GIVEN TEXT ▸
Evaluating Fairness of ECV Allocation Schemes

Fact Check Example: The 2000 U.S. Presidential Election

The 2000 U.S. presidential election between George W. Bush (Republican) and Al Gore (Democrat) provides a compelling case study of the Electoral College’s impact. Bush won the presidency despite losing the popular vote by approximately 500,000 votes. This resulted in widespread criticism of the electoral system.

State-Wide Winner-Take-All: Bush: 271 ECVs (Winner) Gore: 266 ECVs (Loser) In this system, Bush wins, as he narrowly wins key battleground states, including Florida, despite Gore’s national popular vote lead.

District-Wide Winner-Take-All + State-Wide At-Large Votes: Bush: 278 ECVs (Winner) Gore: 260 ECVs (Loser) This hybrid system gives Bush a slightly larger margin due to the district-level distribution of votes, which tends to favor Republicans in many of the congressional districts.

State-Wide Proportional: Gore: 290 ECVs (Winner) Bush: 248 ECVs (Loser) This system allocates ECVs proportionally based on the percentage of the popular vote. Gore wins more ECVs because his share of the popular vote is larger nationwide, leading to a more direct representation of voter preferences.

National Proportional: Gore: 286 ECVs (Winner) Bush: 252 ECVs (Loser) In a national proportional system, Gore’s larger share of the national vote translates to a clear victory, highlighting the disparity between the Electoral College and the popular vote outcome. In the 2000 election, the State-Wide Winner-Take-All system favored George W. Bush, despite Al Gore winning the popular vote. The National Proportional system would have resulted in a Gore victory, aligning the ECVs more closely with the popular vote. This highlights how winner-take-all methods can distort the will of the majority.

View Code
# State-Wide Winner-Take-All
state_wide_winner_only <- state_wide_winner_take_all |>
  group_by(year) |>
  mutate(winner_party = if_else(total_ecv == max(total_ecv), party_simplified, NA_character_),
         winning_candidate = if_else(total_ecv == max(total_ecv), candidate, NA_character_)) |>
  ungroup() |>
  select(year, party_simplified, winning_candidate, winner_party, total_ecv) |>
  filter(!is.na(winning_candidate))


# District-Wide Winner-Take-All + State-Wide At Large Votes
district_wide_winner_only <- ecv_combined |>
  group_by(year) |>
  mutate(winner_party = if_else(total_ecv == max(total_ecv), party, NA_character_),
         winning_candidate = if_else(total_ecv == max(total_ecv), candidate, NA_character_)) |>
  ungroup() |>
  select(year, winning_candidate, winner_party, total_ecv) |>
  filter(!is.na(winning_candidate))

(Stored data entries)
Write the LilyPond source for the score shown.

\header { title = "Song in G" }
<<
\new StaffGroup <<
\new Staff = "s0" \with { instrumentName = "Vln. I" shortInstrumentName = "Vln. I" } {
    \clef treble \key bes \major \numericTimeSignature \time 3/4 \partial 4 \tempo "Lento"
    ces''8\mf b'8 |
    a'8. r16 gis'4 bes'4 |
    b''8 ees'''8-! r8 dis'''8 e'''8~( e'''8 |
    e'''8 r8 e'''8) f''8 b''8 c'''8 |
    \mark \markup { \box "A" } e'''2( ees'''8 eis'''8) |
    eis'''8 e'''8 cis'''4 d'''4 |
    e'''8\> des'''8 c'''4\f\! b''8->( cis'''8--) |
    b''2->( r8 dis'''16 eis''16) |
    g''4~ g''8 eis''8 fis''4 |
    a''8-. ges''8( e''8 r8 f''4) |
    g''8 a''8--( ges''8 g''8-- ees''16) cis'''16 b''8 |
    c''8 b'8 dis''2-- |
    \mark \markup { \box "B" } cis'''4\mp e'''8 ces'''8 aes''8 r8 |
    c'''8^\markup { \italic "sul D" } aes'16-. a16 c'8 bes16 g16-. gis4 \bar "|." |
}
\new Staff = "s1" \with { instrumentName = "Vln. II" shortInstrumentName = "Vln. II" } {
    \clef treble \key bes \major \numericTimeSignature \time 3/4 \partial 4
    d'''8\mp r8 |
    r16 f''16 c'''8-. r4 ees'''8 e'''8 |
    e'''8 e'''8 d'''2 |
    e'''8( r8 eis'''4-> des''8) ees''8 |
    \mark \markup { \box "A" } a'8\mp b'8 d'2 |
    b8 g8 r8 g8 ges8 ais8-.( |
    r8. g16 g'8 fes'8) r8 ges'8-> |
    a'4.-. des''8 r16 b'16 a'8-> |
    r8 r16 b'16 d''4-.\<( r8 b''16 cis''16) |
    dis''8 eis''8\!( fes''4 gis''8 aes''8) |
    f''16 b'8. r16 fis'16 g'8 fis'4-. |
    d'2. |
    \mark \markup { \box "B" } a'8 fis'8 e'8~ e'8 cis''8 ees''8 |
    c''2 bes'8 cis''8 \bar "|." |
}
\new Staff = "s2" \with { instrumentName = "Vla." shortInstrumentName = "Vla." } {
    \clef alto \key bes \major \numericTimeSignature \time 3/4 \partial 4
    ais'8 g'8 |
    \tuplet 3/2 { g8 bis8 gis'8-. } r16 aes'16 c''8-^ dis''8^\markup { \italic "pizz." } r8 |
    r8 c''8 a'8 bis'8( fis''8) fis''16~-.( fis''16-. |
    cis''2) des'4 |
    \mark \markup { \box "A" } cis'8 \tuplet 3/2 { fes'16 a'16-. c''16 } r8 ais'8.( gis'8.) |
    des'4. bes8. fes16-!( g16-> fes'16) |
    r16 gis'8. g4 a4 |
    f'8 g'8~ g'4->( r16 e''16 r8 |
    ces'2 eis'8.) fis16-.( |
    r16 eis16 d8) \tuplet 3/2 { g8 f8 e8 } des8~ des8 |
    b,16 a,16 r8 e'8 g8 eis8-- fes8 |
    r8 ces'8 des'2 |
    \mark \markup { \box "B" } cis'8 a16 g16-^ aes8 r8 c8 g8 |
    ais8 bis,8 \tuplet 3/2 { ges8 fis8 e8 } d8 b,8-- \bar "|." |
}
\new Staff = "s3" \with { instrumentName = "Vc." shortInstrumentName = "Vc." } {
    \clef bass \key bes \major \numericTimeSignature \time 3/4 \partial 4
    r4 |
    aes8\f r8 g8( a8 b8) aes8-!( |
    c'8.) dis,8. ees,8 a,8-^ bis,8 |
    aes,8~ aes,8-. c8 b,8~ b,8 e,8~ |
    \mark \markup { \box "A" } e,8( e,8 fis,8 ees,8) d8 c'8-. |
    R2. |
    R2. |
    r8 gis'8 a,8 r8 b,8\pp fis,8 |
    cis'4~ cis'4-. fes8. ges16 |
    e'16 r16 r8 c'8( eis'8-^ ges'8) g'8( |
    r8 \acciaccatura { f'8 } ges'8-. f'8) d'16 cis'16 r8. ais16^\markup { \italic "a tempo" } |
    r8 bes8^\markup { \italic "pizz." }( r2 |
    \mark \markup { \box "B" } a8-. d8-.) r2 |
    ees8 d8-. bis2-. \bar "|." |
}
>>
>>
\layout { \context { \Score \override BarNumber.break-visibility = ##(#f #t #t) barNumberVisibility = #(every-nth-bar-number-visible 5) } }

INSTRUCTION 1 ▸
Based on the text on the 2000 presidential election, state whether each statement below agrees with it. Answer yes or no for each, and quote the words of the text that decide it.
(a) Under the State-Wide Proportional system, Gore receives 290 ECVs.
(b) The district-wide hybrid system gives Gore a larger margin than the State-Wide Winner-Take-All system.
(c) Bush lost the popular vote by approximately 500,000 votes.
INSTRUCTION 2 ▸
Using the text on the 2000 presidential election, answer the following questions.
(a) How many ECVs does Bush receive under the National Proportional system?
(b) Which state does the text name as a key battleground state that Bush narrowly wins?
(c) In the code, which function keeps only the rows where winning_candidate is not missing?
INSTRUCTION 3 ▸ Write the next part of the text on the 2000 presidential election, beginning after the point where it stops.

FINAL ANSWER 1 ▸
(a) Yes: "State-Wide Proportional: Gore: 290 ECVs (Winner)"
(b) No: "This hybrid system gives Bush a slightly larger margin"
(c) Yes: "Bush won the presidency despite losing the popular vote by approximately 500,000 votes."

FINAL ANSWER 2 ▸
(a) 252 ECVs
(b) Florida
(c) filter, as in "filter(!is.na(winning_candidate))"

FINAL ANSWER 3 ▸
# State-Wide Proportional
state_prop_winner_only <- state_wide_totals |>
  group_by(year) |>
  mutate(winner_party = if_else(total_ecv == max(total_ecv), party_simplified, NA_character_),
         winning_candidate = if_else(total_ecv == max(total_ecv), candidate, NA_character_)) |>
  ungroup() |>
  select(year, winning_candidate, winner_party, total_ecv) |>
  filter(!is.na(winning_candidate))

# Nation-Wide Proportional
nation_prop_winner_only <- nation_wide_summary |>
  group_by(year) |>
  mutate(winner_party = if_else(prop_ecv == max(prop_ecv), party_simplified, NA_character_),
         winning_candidate = if_else(prop_ecv == max(prop_ecv), candidate, NA_character_)) |>
  ungroup() |>
  select(year, winning_candidate, winner_party, prop_ecv) |>
  filter(!is.na(winning_candidate))

# Join the four datasets by 'year'
winners_comparison <- state_wide_winner_only |>
  left_join(district_wide_winner_only, by = "year", suffix = c("_state_wide", "_district_wide")) |>
  left_join(state_prop_winner_only, by = "year", suffix = c("", "_state_prop")) |>
  left_join(nation_prop_winner_only, by = "year", suffix = c("", "_nation_prop"))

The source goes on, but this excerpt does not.